Every entry below should be printed exactly.

* **DATASET CONTENT**
____________________

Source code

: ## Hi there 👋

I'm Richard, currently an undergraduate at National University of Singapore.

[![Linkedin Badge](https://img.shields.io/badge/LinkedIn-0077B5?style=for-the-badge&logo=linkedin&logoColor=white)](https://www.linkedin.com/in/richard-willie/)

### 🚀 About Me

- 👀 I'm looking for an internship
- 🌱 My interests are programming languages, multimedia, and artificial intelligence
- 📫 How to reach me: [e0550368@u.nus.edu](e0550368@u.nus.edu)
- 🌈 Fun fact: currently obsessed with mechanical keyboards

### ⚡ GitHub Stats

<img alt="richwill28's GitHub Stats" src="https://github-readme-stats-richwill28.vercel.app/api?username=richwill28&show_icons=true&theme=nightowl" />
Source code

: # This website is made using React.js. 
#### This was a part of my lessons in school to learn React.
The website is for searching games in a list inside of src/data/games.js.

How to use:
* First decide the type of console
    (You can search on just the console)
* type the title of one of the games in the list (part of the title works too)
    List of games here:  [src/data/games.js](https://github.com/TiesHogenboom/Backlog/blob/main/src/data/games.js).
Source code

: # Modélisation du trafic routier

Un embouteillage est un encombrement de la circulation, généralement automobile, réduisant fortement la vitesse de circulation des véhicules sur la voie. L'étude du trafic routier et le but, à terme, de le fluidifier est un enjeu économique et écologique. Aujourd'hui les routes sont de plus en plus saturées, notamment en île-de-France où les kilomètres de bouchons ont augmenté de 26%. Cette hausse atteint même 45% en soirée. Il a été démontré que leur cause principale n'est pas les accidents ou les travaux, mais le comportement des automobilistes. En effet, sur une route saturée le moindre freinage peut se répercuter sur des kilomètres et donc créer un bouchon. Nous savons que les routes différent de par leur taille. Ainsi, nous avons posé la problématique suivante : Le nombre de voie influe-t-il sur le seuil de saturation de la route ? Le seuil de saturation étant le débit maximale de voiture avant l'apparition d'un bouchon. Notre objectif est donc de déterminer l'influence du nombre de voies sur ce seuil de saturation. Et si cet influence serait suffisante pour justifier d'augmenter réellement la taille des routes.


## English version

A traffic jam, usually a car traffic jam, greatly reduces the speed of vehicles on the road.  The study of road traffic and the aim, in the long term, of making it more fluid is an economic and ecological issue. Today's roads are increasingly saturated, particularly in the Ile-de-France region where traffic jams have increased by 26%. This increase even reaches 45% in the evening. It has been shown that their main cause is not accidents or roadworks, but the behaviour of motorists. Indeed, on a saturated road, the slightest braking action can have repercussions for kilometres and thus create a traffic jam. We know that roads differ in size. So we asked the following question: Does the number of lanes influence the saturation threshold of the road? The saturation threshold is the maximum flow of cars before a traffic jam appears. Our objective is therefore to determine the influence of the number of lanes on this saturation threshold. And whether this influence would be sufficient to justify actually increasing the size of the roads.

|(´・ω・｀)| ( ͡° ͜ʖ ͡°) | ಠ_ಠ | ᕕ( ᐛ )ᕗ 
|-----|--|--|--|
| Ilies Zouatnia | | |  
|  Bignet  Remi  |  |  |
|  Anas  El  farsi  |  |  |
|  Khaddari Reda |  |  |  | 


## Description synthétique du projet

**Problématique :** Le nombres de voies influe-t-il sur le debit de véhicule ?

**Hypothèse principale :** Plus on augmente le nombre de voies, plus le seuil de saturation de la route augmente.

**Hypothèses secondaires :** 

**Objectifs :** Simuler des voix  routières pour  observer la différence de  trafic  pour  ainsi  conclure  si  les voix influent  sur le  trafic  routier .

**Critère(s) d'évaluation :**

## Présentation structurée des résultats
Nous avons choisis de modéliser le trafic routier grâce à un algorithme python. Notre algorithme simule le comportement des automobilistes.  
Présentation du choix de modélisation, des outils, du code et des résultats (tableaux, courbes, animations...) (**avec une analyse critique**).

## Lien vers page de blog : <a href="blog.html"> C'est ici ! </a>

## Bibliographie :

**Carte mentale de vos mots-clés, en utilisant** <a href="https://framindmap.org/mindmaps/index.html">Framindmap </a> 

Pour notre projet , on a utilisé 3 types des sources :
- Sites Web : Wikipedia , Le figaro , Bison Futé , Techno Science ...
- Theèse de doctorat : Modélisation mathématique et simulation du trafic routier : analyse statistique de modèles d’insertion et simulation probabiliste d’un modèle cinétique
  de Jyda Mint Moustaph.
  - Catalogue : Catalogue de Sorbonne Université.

____________________

* **WRITTEN ANSWER**
Source code

: ## Hi there 👋

I'm Richard, currently an undergraduate at National University of Singapore.

[![Linkedin Badge](https://img.shields.io/badge/LinkedIn-0077B5?style=for-the-badge&logo=linkedin&logoColor=white)](https://www.linkedin.com/in/richard-willie/)

### 🚀 About Me

- 👀 I'm looking for an internship
- 🌱 My interests are programming languages, multimedia, and artificial intelligence
- 📫 How to reach me: [e0550368@u.nus.edu](e0550368@u.nus.edu)
- 🌈 Fun fact: currently obsessed with mechanical keyboards

### ⚡ GitHub Stats

<img alt="richwill28's GitHub Stats" src="https://github-readme-stats-richwill28.vercel.app/api?username=richwill28&show_icons=true&theme=nightowl" />
Source code

: # This website is made using React.js. 
#### This was a part of my lessons in school to learn React.
The website is for searching games in a list inside of src/data/games.js.

How to use:
* First decide the type of console
    (You can search on just the console)
* type the title of one of the games in the list (part of the title works too)
    List of games here:  [src/data/games.js](https://github.com/TiesHogenboom/Backlog/blob/main/src/data/games.js).
Source code

: # Modélisation du trafic routier

Un embouteillage est un encombrement de la circulation, généralement automobile, réduisant fortement la vitesse de circulation des véhicules sur la voie. L'étude du trafic routier et le but, à terme, de le fluidifier est un enjeu économique et écologique. Aujourd'hui les routes sont de plus en plus saturées, notamment en île-de-France où les kilomètres de bouchons ont augmenté de 26%. Cette hausse atteint même 45% en soirée. Il a été démontré que leur cause principale n'est pas les accidents ou les travaux, mais le comportement des automobilistes. En effet, sur une route saturée le moindre freinage peut se répercuter sur des kilomètres et donc créer un bouchon. Nous savons que les routes différent de par leur taille. Ainsi, nous avons posé la problématique suivante : Le nombre de voie influe-t-il sur le seuil de saturation de la route ? Le seuil de saturation étant le débit maximale de voiture avant l'apparition d'un bouchon. Notre objectif est donc de déterminer l'influence du nombre de voies sur ce seuil de saturation. Et si cet influence serait suffisante pour justifier d'augmenter réellement la taille des routes.


## English version

A traffic jam, usually a car traffic jam, greatly reduces the speed of vehicles on the road.  The study of road traffic and the aim, in the long term, of making it more fluid is an economic and ecological issue. Today's roads are increasingly saturated, particularly in the Ile-de-France region where traffic jams have increased by 26%. This increase even reaches 45% in the evening. It has been shown that their main cause is not accidents or roadworks, but the behaviour of motorists. Indeed, on a saturated road, the slightest braking action can have repercussions for kilometres and thus create a traffic jam. We know that roads differ in size. So we asked the following question: Does the number of lanes influence the saturation threshold of the road? The saturation threshold is the maximum flow of cars before a traffic jam appears. Our objective is therefore to determine the influence of the number of lanes on this saturation threshold. And whether this influence would be sufficient to justify actually increasing the size of the roads.

|(´・ω・｀)| ( ͡° ͜ʖ ͡°) | ಠ_ಠ | ᕕ( ᐛ )ᕗ 
|-----|--|--|--|
| Ilies Zouatnia | | |  
|  Bignet  Remi  |  |  |
|  Anas  El  farsi  |  |  |
|  Khaddari Reda |  |  |  | 


## Description synthétique du projet

**Problématique :** Le nombres de voies influe-t-il sur le debit de véhicule ?

**Hypothèse principale :** Plus on augmente le nombre de voies, plus le seuil de saturation de la route augmente.

**Hypothèses secondaires :** 

**Objectifs :** Simuler des voix  routières pour  observer la différence de  trafic  pour  ainsi  conclure  si  les voix influent  sur le  trafic  routier .

**Critère(s) d'évaluation :**

## Présentation structurée des résultats
Nous avons choisis de modéliser le trafic routier grâce à un algorithme python. Notre algorithme simule le comportement des automobilistes.  
Présentation du choix de modélisation, des outils, du code et des résultats (tableaux, courbes, animations...) (**avec une analyse critique**).

## Lien vers page de blog : <a href="blog.html"> C'est ici ! </a>

## Bibliographie :

**Carte mentale de vos mots-clés, en utilisant** <a href="https://framindmap.org/mindmaps/index.html">Framindmap </a> 

Pour notre projet , on a utilisé 3 types des sources :
- Sites Web : Wikipedia , Le figaro , Bison Futé , Techno Science ...
- Theèse de doctorat : Modélisation mathématique et simulation du trafic routier : analyse statistique de modèles d’insertion et simulation probabiliste d’un modèle cinétique
  de Jyda Mint Moustaph.
  - Catalogue : Catalogue de Sorbonne Université.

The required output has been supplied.